For enterprises to adopt multi-agent systems, a comprehensive governance layer is indispensable. This includes robust auditability and observability, allowing for detailed tracking of all agent activities, including messages, tool calls, and tool results. Each agent must have a clearly defined identity, linked to a human owner, which governs its permissions and scope. Multi-tenancy support is also vital, enabling different departments or teams within an enterprise to operate with distinct sets of agents and access controls. Furthermore, the platform must enable secure connectivity between agents operating across different tenants. Without these foundational elements, the widespread deployment of autonomous agents in enterprise environments, as envisioned in popular media, remains a distant prospect. The platform addresses these needs by providing a centralized control plane for management and oversight.

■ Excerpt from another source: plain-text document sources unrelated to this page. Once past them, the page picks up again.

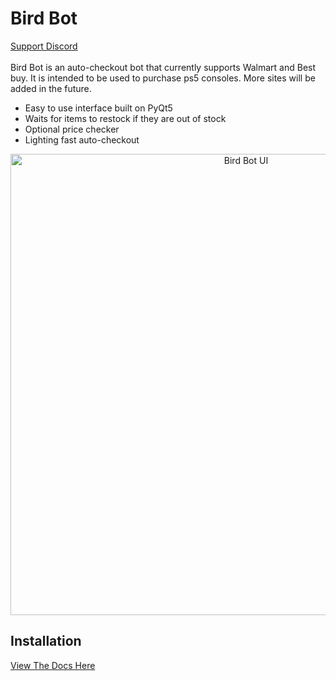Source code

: # Bird Bot
[Support Discord](https://discord.gg/kfAqBKv)<br/><br/>
Bird Bot is an auto-checkout bot that currently supports Walmart and Best buy. It is intended to be used to purchase ps5 consoles. More sites will be added in the future.

* Easy to use interface built on PyQt5
* Waits for items to restock if they are out of stock
* Optional price checker
* Lighting fast auto-checkout

<p align="center">
  <img src="https://i.imgur.com/E105F74.png" alt="Bird Bot UI" width="738">
</p>

## Installation
[View The Docs Here](https://nateskicks13.gitbook.io/bird-bot/)
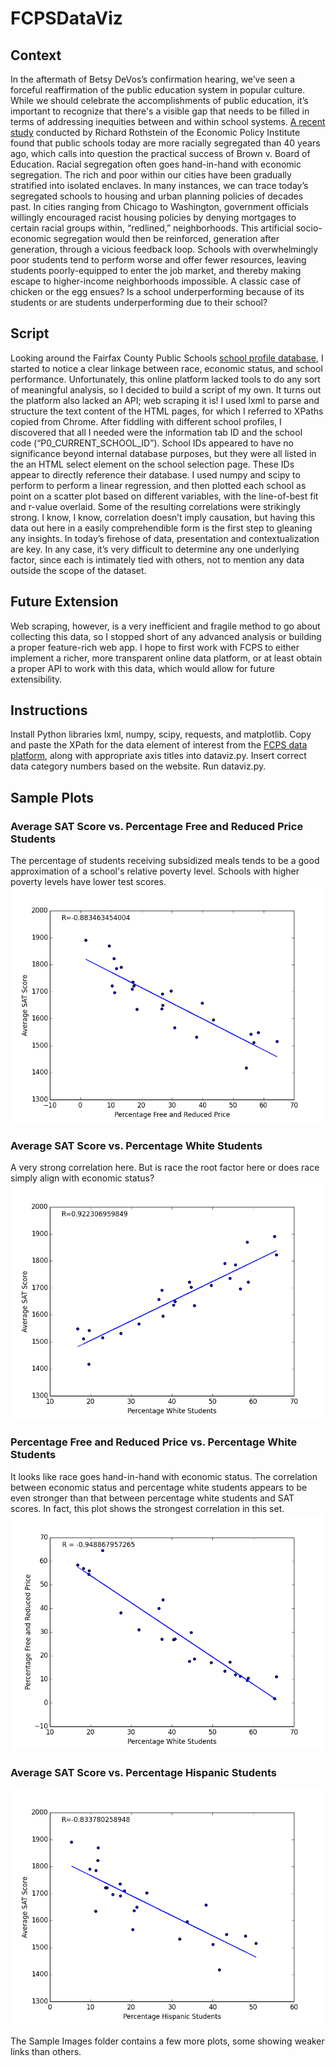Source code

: # FCPSDataViz

## Context
In the aftermath of Betsy DeVos’s confirmation hearing, we’ve seen a forceful reaffirmation of the public education system in popular culture. While we should celebrate the accomplishments of public education, it’s important to recognize that there's a visible gap that needs to be filled in terms of addressing inequities between and within school systems. [A recent study](http://www.epi.org/files/2013/Unfinished-March-School-Segregation.pdf) conducted by Richard Rothstein of the Economic Policy Institute found that public schools today are more racially segregated than 40 years ago, which calls into question the practical success of Brown v. Board of Education. 
Racial segregation often goes hand-in-hand with economic segregation. The rich and poor within our cities have been gradually stratified into isolated enclaves. In many instances, we can trace today’s segregated schools to housing and urban planning policies of decades past. In cities ranging from Chicago to Washington, government officials willingly encouraged racist housing policies by denying mortgages to certain racial groups within, “redlined,” neighborhoods. This artificial socio-economic segregation would then be reinforced, generation after generation, through a vicious feedback loop. Schools with overwhelmingly poor students tend to perform worse and offer fewer resources, leaving students poorly-equipped to enter the job market, and thereby making escape to higher-income neighborhoods impossible. A classic case of chicken or the egg ensues? Is a school underperforming because of its students or are students underperforming due to their school?

## Script
Looking around the Fairfax County Public Schools [school profile database](http://schoolprofiles.fcps.edu/schlprfl/f?p=108:8), I started to notice a clear linkage between race, economic status, and school performance. Unfortunately, this online platform lacked tools to do any sort of meaningful analysis, so I decided to build a script of my own. It turns out the platform also lacked an API; web scraping it is! I used lxml to parse and structure the text content of the HTML pages, for which I referred to XPaths copied from Chrome. After fiddling with different school profiles, I discovered that all I needed were the information tab ID and the school code (“P0_CURRENT_SCHOOL_ID”). School IDs appeared to have no significance beyond internal database purposes, but they were all listed in the an HTML select element on the school selection page. These IDs appear to directly reference their database. I used numpy and scipy to perform to perform a linear regression, and then plotted each school as point on a scatter plot based on different variables, with the line-of-best fit and r-value overlaid. Some of the resulting correlations were strikingly strong. I know, I know, correlation doesn’t imply causation, but having this data out here in a easily comprehendible form is the first step to gleaning any insights. In today’s firehose of data, presentation and contextualization are key. In any case, it’s very difficult to determine any one underlying factor, since each is intimately tied with others, not to mention any data outside the scope of the dataset. 

## Future Extension
Web scraping, however, is a very inefficient and fragile method to go about collecting this data, so I stopped short of any advanced analysis or building a proper feature-rich web app. I hope to first work with FCPS to either implement a richer, more transparent online data platform, or at least obtain a proper API to work with this data, which would allow for future extensibility. 

## Instructions
Install Python libraries lxml, numpy, scipy, requests, and matplotlib. Copy and paste the XPath for the data element of interest from the [FCPS data platform](http://schoolprofiles.fcps.edu/schlprfl/f?p=108:8), along with appropriate axis titles into dataviz.py. Insert correct data category numbers based on the website. Run dataviz.py.

## Sample Plots

### Average SAT Score vs. Percentage Free and Reduced Price Students

The percentage of students receiving subsidized meals tends to be a good approximation of a school's relative poverty level. Schools with higher poverty levels have lower test scores.
![alt text](https://raw.githubusercontent.com/jacobajit/FCPSDataViz/master/Sample%20Figures/figure_1.png)

### Average SAT Score vs. Percentage White Students

A very strong correlation here. But is race the root factor here or does race simply align with economic status?
![alt text](https://raw.githubusercontent.com/jacobajit/FCPSDataViz/master/Sample%20Figures/figure_2.png)

### Percentage Free and Reduced Price vs. Percentage White Students

It looks like race goes hand-in-hand with economic status. The correlation between economic status and percentage white students appears to be even stronger than that between percentage white students and SAT scores. In fact, this plot shows the strongest correlation in this set.
![alt text](https://raw.githubusercontent.com/jacobajit/FCPSDataViz/master/Sample%20Figures/figure_9.png)

### Average SAT Score vs. Percentage Hispanic Students
![alt text](https://raw.githubusercontent.com/jacobajit/FCPSDataViz/master/Sample%20Figures/figure_3.png)

The Sample Images folder contains a few more plots, some showing weaker links than others.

The AI mesh platform and SDK

The presented platform is built upon an 'AI mesh,' a planet-scale communication layer enabling any agent, regardless of its framework or location, to interact with any other agent, individually or in groups. This mesh is supported by various capabilities, including a registry of remote agents, channels for structured communication, persistence for state management, and message filtering, all handled internally. A control plane provides a UI for enterprises to debug, manage safe interactions, and ensure observability. The primary integration point is an SDK that allows major agent development frameworks to participate in the platform. This SDK abstracts five layers: transport (WebSockets, REST APIs), framework adapters, preprocessing, history convening, and contact handling, all culminating in a wrapper that enables agents to run and communicate within the platform ecosystem. The platform facilitates easy integration for frameworks like Pentai and Claude, allowing them to become participants in inter-agent conversations.

Common Questions

The title 'Herding Cats' is an analogy for multi-agent systems. While agents might seem like dogs that follow direct commands, they are more like cats – independent and prone to doing what they want. Managing a 'herd of cats' (a multi-agent system) to achieve a specific goal is extremely difficult.